Désmicardiser la France : Stratégies et Défis
En janvier dernier, Gabriel Attal a lancé un appel à "désmicardiser la France" devant l'Assemblée Nationale. Un constat alarmant : 17,3% des salariés étaient rémunérés au SMIC début 2023, un record historique. Mais au-delà de leur nombre, c'est surtout la difficulté de progression salariale qui pose problème. Trop de travailleurs se retrouvent coincés dans des "trappes à bas salaires", freinés par les effets de seuil des exonérations de cotisations. Un défi de taille pour le gouvernement, qui souhaite rendre le travail plus rémunérateur.
Des exonérations de cotisations en question
Mises en place dans les années 90 pour favoriser l'emploi des peu qualifiés, les exonérations sur les bas salaires n'ont cessé de s'étendre. D'abord plafonnées à 1,3 SMIC, elles atteignent désormais 3,5 SMIC, englobant 98% des salariés ! Un coût explosif pour les finances publiques : 75 milliards d'euros en 2023. Si elles ont permis de créer des emplois, elles ont aussi favorisé le développement d'emplois à bas salaires, compliquant les progressions de carrière.
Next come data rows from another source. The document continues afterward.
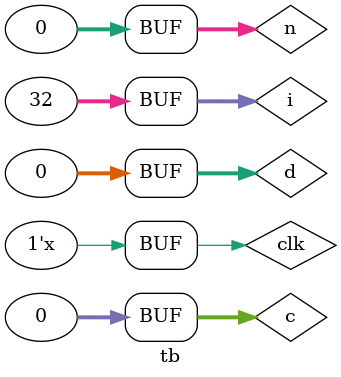
<source format=v>
`timescale 1ns/1ps

module tb;

reg clk;
reg [31:0] n,d,c;
wire [31:0] m;
integer i = 0;
wire[1023:0] primeNum,privateKey,cipher;
storeNumbers dut(.n(n),.d(d),.c(c),.clk(clk));

always  
	#5 clk = ~clk;

initial begin
	clk = 0;
	
end

initial begin

	for(i = 0; i < 32; i = i+1)
		begin
			#5
			n <= 4'h0100;
			d <= 4'h0020;
			c <= 4'h0200;
				
		end
		
	end	
		
endmodule

</source>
Revoir les seuils et la progressivité
Pour sortir de cette ornière, les économistes préconisent de lisser la courbe des exonérations. L'objectif ? La rendre plus progressive entre le SMIC et les salaires plus élevés, en supprimant certains seuils qui pénalisent les hausses. Une piste serait de supprimer les allègements au-delà de 2,5 SMIC. Mais attention à ne pas fragiliser la compétitivité de l'industrie, prévient France Industrie.
Il faut désmicardiser la France.
– Gabriel Attal
Renforcer la formation et les compétences
Pour Alexandre Saubot, président de France Industrie, la solution passe aussi par la montée en compétences. L'industrie recherche des profils qualifiés plus que des bas salaires. Un levier pour tirer les rémunérations vers le haut et réduire la part des smicards. Cela implique de renforcer la formation initiale et continue pour accompagner les mutations des métiers.
Revaloriser les grilles de branches
Autre chantier crucial : la mise à jour des grilles salariales de branches. Sous la pression du gouvernement, de nombreuses branches ont revalorisé leurs minima pour les décaler du SMIC. Un "tassement" démotivant pour les salariés expérimentés se retrouvant au même niveau que les débutants. 12 branches restent encore à la traîne début mai et s'exposent à des sanctions.
Repenser le financement de la protection sociale
Pour financer une plus grande progressivité des exonérations sans plomber les comptes publics, certains appellent à revoir le financement de la protection sociale. Faut-il augmenter la CSG ou remodeler les aides sociales et fiscales ? Des questions complexes qui impliquent de repenser la place du travail dans ce financement. Un vaste chantier qui divise.
Une transition en douceur
Une chose est sûre : la désmicardisation ne se fera pas en un jour. Les économistes Étienne Wasmer et Antoine Bozio, missionnés par le gouvernement, insistent sur la nécessité d'une transition progressive. Pas question de changer les règles du jour au lendemain au risque de déstabiliser entreprises et salariés.
La désmicardisation est un chantier aussi nécessaire que complexe. Il implique de trouver un équilibre délicat entre soutien à l'emploi, gains de pouvoir d'achat, compétitivité des entreprises et maîtrise des dépenses publiques. Un défi de long terme qui appelle une réforme structurelle et concertée. L'enjeu : redonner de la valeur au travail et des perspectives d'évolution à chacun.